Task Status Files Modified Tests AC Coverage Issues
AZ-328_c12_build_cache_orchestrator Done 4 prod-new + 6 prod-modified + 3 tests-new + 1 test-modified 116 c12 unit tests pass (29 new) 15/15 ACs + NFR-perf-overhead None

AC Test Coverage: All covered

Every acceptance criterion (AC-1 through AC-15) plus the NFR-perf-overhead microbench has a directly-validating test in test_build_cache_orchestrator.py. Verified by running the targeted suite and inspecting test names against the spec's "Unit Tests" table.

Code Review Verdict: PASS

Findings

None of severity Low or higher.

Notes (informational):

  • httpx_client.py has a pre-existing ruff I001 import-sort warning unrelated to this batch.
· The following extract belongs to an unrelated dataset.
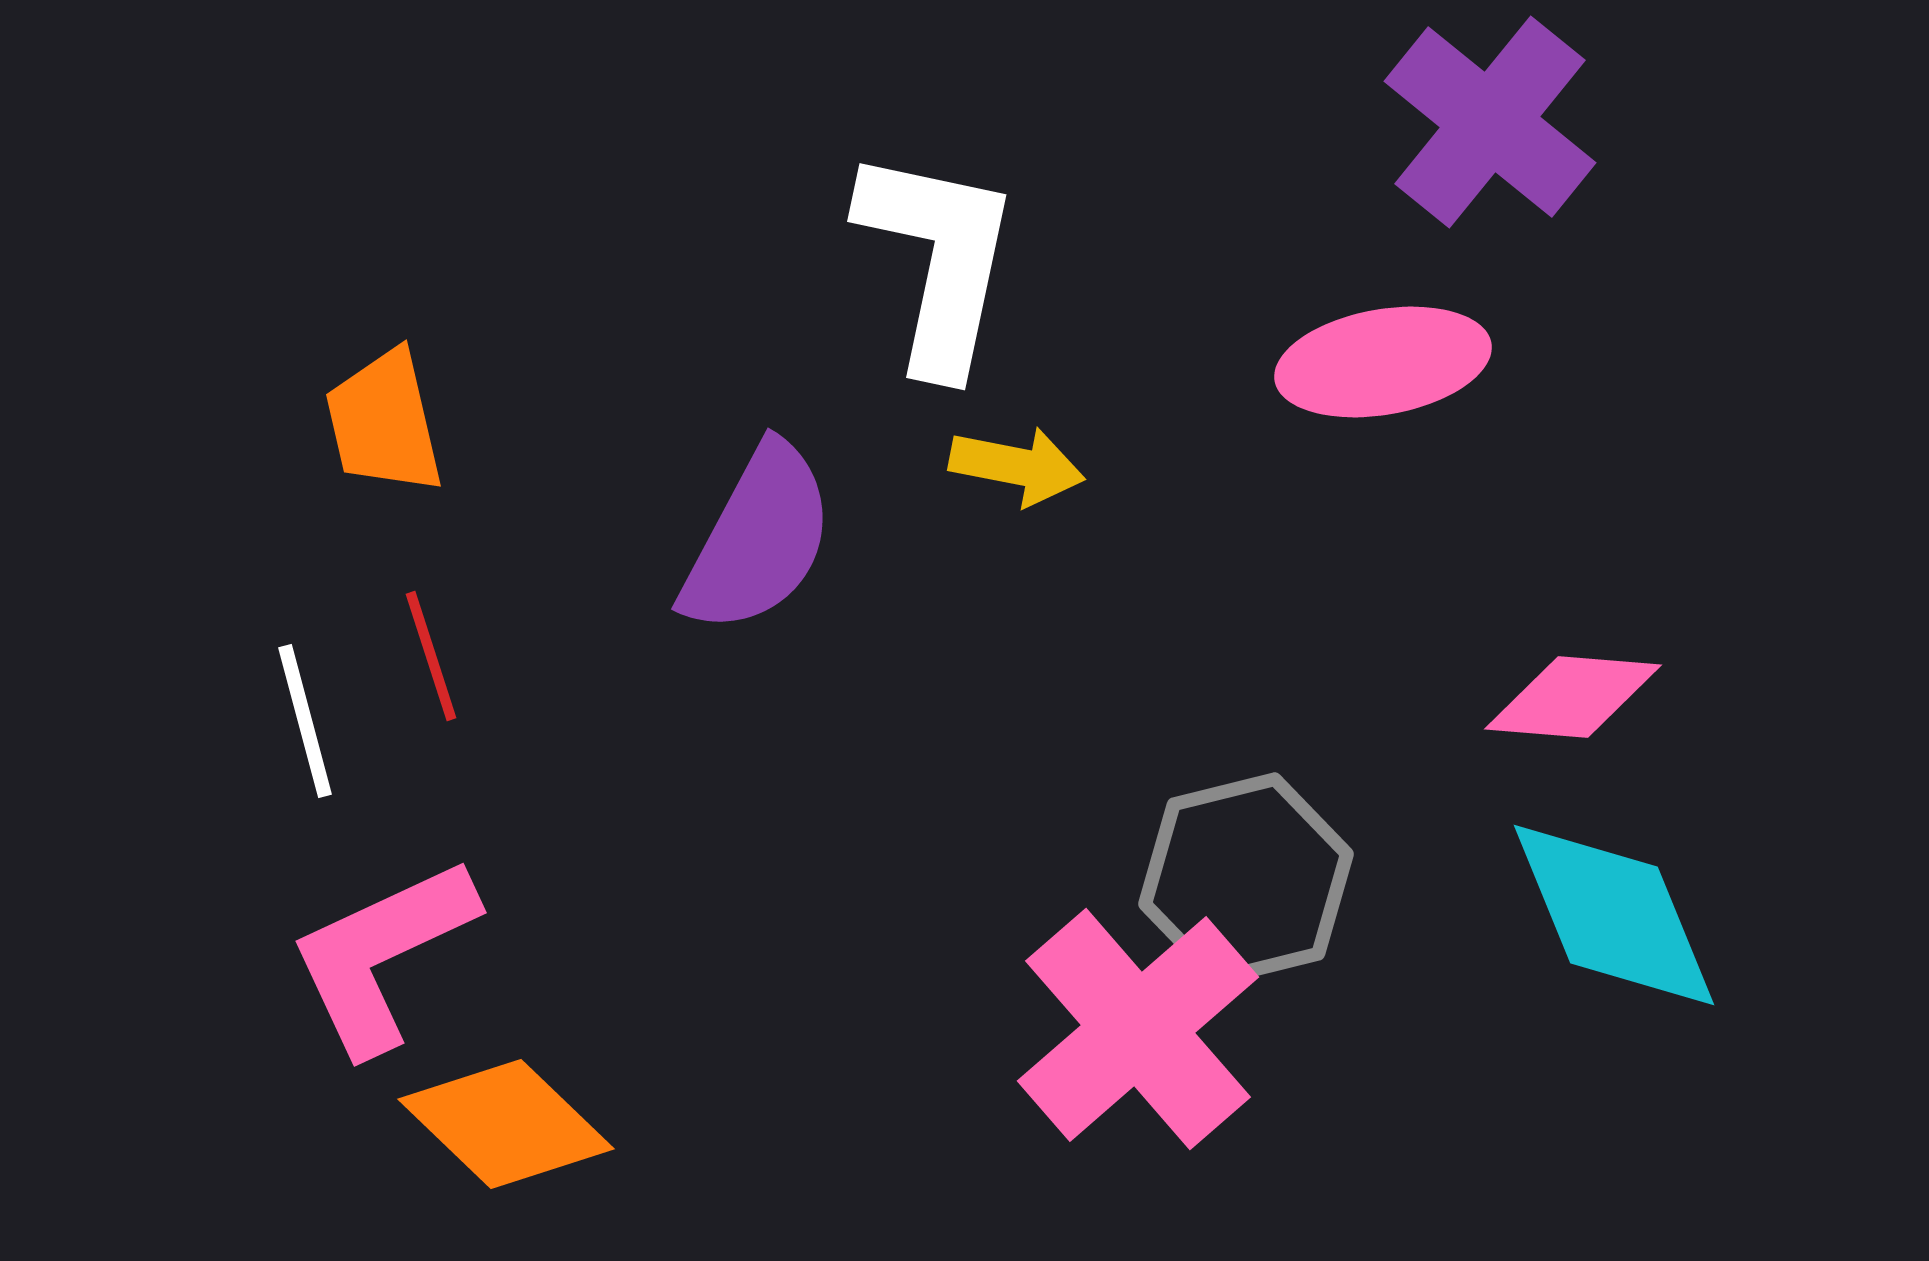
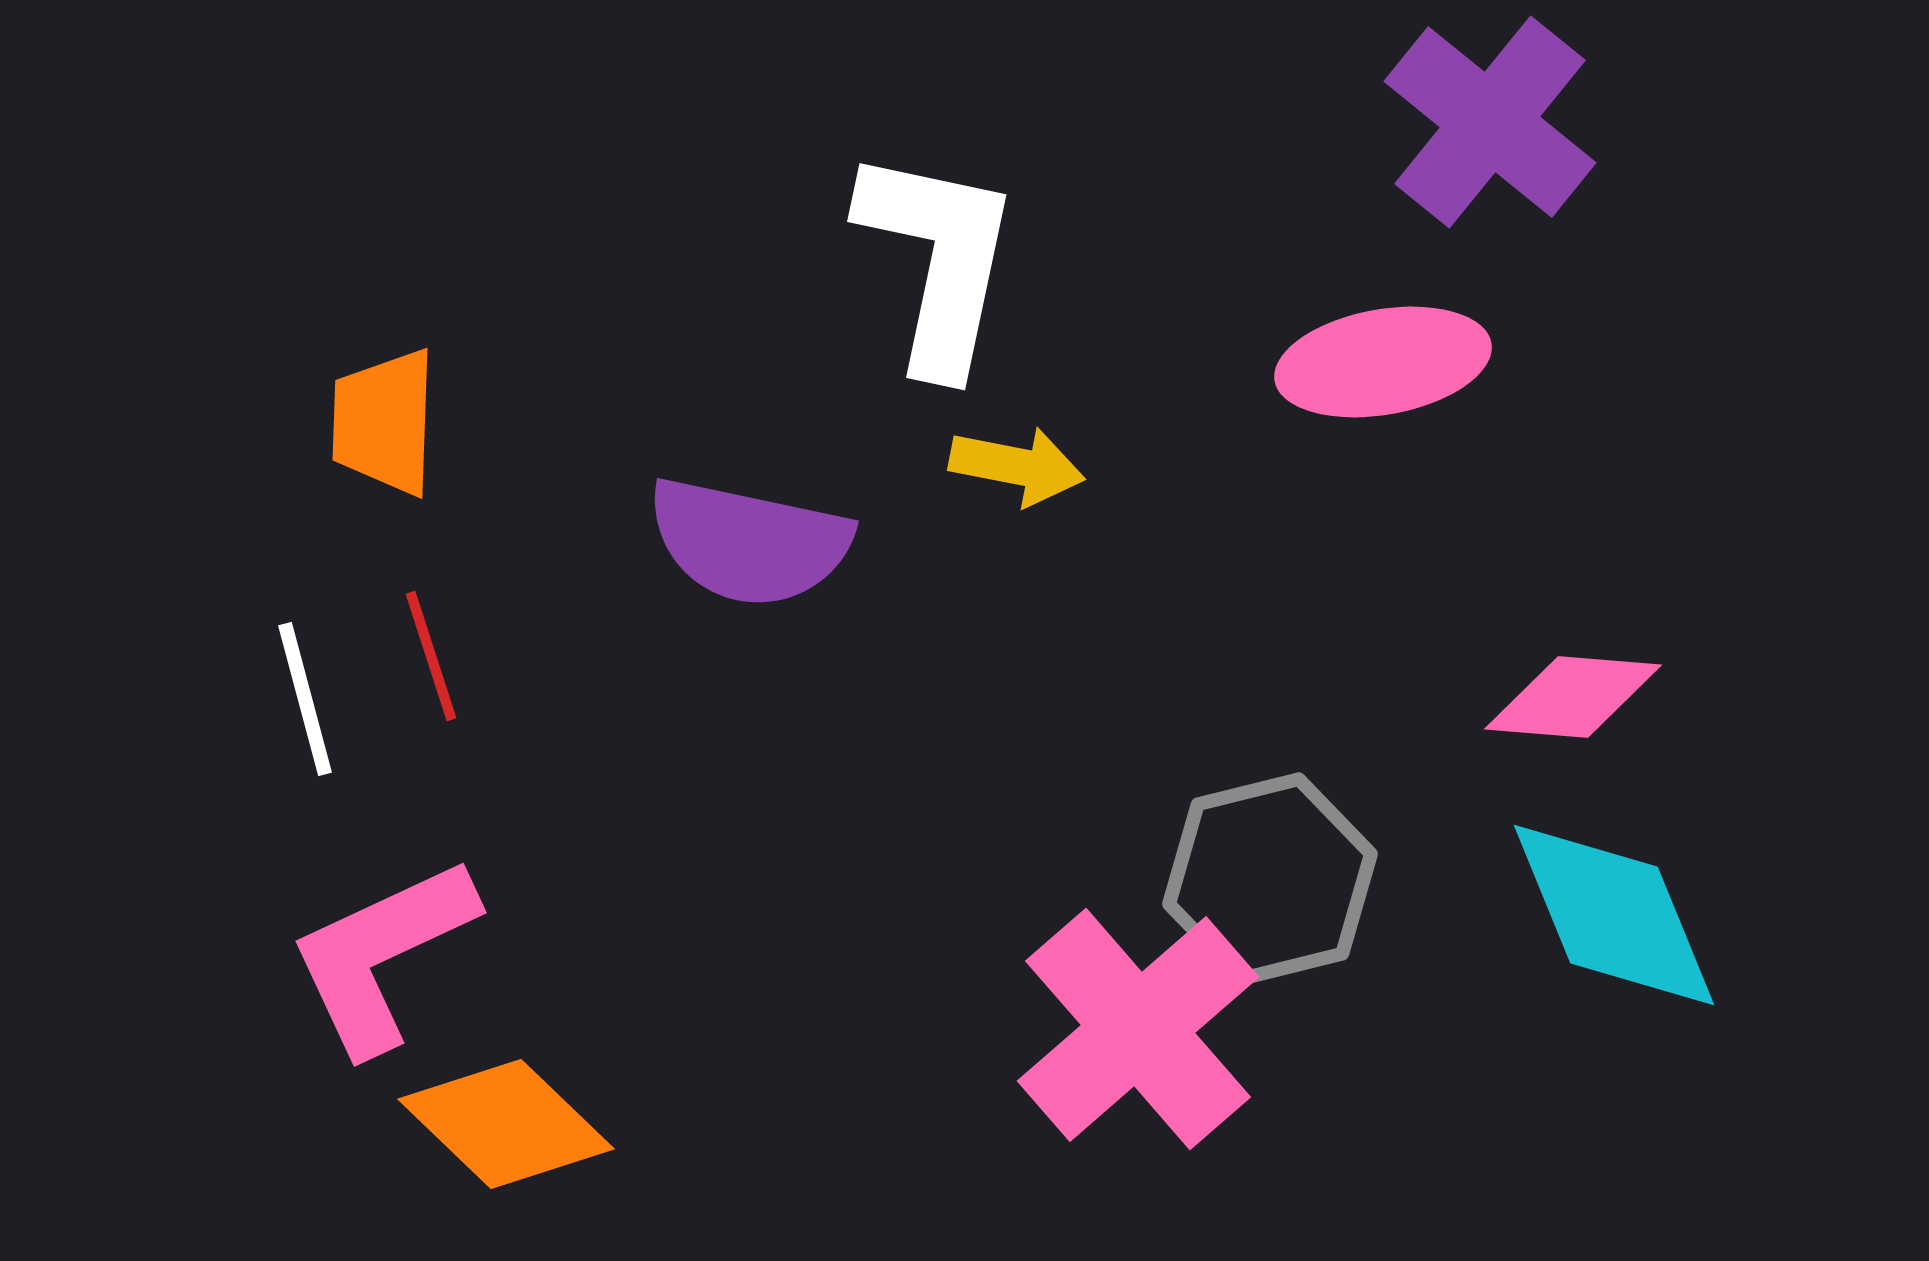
orange trapezoid: rotated 15 degrees clockwise
purple semicircle: moved 9 px left, 3 px down; rotated 74 degrees clockwise
white line: moved 22 px up
gray hexagon: moved 24 px right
Not in scope; left for the file's owning task to address.
  • Adjacent formatting-only changes to four flights_api/*.py files and one test_az489_*.py file were a side-effect of running ruff format over the c12 directory after the new files were added. They normalise existing pre-formatter style and are safe to ship.

Auto-Fix Attempts: 0

Stuck Agents: None

Test Suite

  • C12 unit tests: 116 passed, 0 failed (was 73 before this batch — added 39 new tests for AZ-328 + 4 net from CLI test rewrite).
  • Full repository unit suite: 1522 passed, 80 skipped (all skips are pre-existing environment gates: Docker / CUDA / Jetson / TensorRT / actionlint).
  • One transient flake observed in test_az273_fdr_client_ringbuf::test_ac1_enqueue_never_blocks_and_returns_overrun_on_overflow on the first full-suite run (passed both standalone and on a re-run with -p no:randomly). Unrelated to this batch (C13 / FDR area). Not blocking.
  • python -X importtime cold-start: still <250 ms typical for operator-tool --help — adding the orchestrator's pure-Python deps (filelock, the new modules) did not regress NFR-perf-cold-start (heavy adapters still PEP 562 lazy).

Next Batch

The natural follow-on is AZ-329 (C12 post-landing upload trigger) or AZ-330 (operator reloc service), both of which depend only on the now-shipped AZ-326 + AZ-327 services. Confirm with _docs/02_tasks/_dependencies_table.md at the start of Batch 44.